While, Hong Kong went through the Asian financial crisis, SARS, the global financial tsunami, and the COVID-19 pandemic without diminishing its role as one of the world’s most important financial centers because of Hong Kong’s strength, it is no less true that Hong Kong needs to grasp any opportunity to enhance its status.

Certainly, Hong Kong now is embracing opportunities from the GBA development, and, by playing an active part in China’s 14th Five-Year Plan (2021-25), the HKSAR is unleashing its potential thanks to unreserved support from the central authorities for advancing key strategies to upgrade its “superconnector” role, including the digital yuan and environmental, social and governance.

In addition to the huge role that the GBA will play in Hong Kong’s future, we can also mention other opportunities such as fintech development in Hong Kong, the HKSAR’s anticipated entry into the Regional Comprehensive Economic Partnership, and the Connect Schemes.

Fintech wise, Hong Kong and the rest of the GBA are indeed increasing their role as fintech hubs. The Fintech 2025 blueprint aims at pivoting the HKSAR toward a friendlier regulatory regime for digital assets, positioning the city to become a virtual assets center/crypto hub. Hong Kong has also stepped up efforts to develop itself into one of the world’s most important Web3 hubs. 

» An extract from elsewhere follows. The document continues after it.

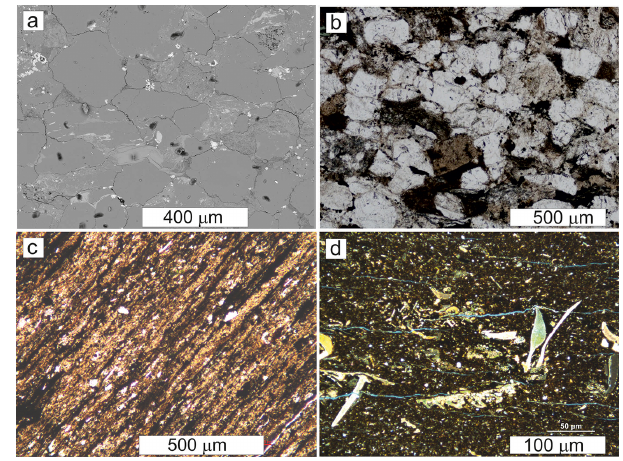
Figure 1. Microstructures of the rocks tested. (a) Back-scattered electron (BSE) image and (b) optical image (plane-polarized light, PPL) of Pennant sandstone, bedding trace parallel to long side of image, showing large quartz grains (mid-grey in a ) with sutured contacts caused by pressure solution and remaining pore spaces largely filled by iron hydroxide (white in a ) and authigenic clay minerals (light grey in a ), reducing the overall porosity to 4.6%. (c) Microstructure (PPL image of polished thin section) of Bowland shale, finely and homogeneously banded with elongate clusters of organic material and pyrite (black) and silt-sized grains of quartz in a matrix of elongate clusters of phyllosilicate (clay and detrital micas) grains. (d) Microstructure of Haynesville shale. (PPL image of polished thin section; long side of image is parallel to layering.) Bioturbation destroys continuity of layering. Rock is only weakly banded but nevertheless fissile; bedding-parallel cracks can be seen, opened during thin-section preparation. Calcareous fossil fragments and authigenic calcite-filled voids, in matrix of finer-grained phyl- losilicate (clays and detrital micas) and fine silt-sized framework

Previously, I have discussed how the Hong Kong Special Administrative Region is becoming an important greentech and Web3 hub, and the potential that Hong Kong has in the area of Central Bank Digital Currencies, especially when it comes to the electronic Hong Kong dollar.

One of the key reasons for the success of all these initiatives is the fact that Hong Kong is part of the GBA. The GBA undoubtedly enhances Hong Kong’s future potential and, at the same time, enhances the potential of the rest of the bay area.

In this sense, financial cooperation between the special administrative region and the rest of the GBA is growing every day and will without doubt become the key in the coming years.

As noted by the HKSAR government in the past, the Outline Development Plan confirms and supports Hong Kong’s status as an international financial center, a global offshore renminbi business hub, and an international asset and risk management center. It also supports the city’s development as a green financial center and an investment and financing platform serving the Belt and Road Initiative.

To sum up, in order for Hong Kong to enhance its role as one of the most important financial centers and show to the world that it is far from being “over” but quite the opposite, it needs to leverage the GBA, which has enormous potential, as pointed out at the two sessions.

The author is a fintech adviser and researcher. He holds a Master of Business Administration and a doctorate in Hong Kong real estate law and economics. He has worked as a business analyst for a Hong Kong publicly listed company.

The views do not necessarily reflect those of China Daily.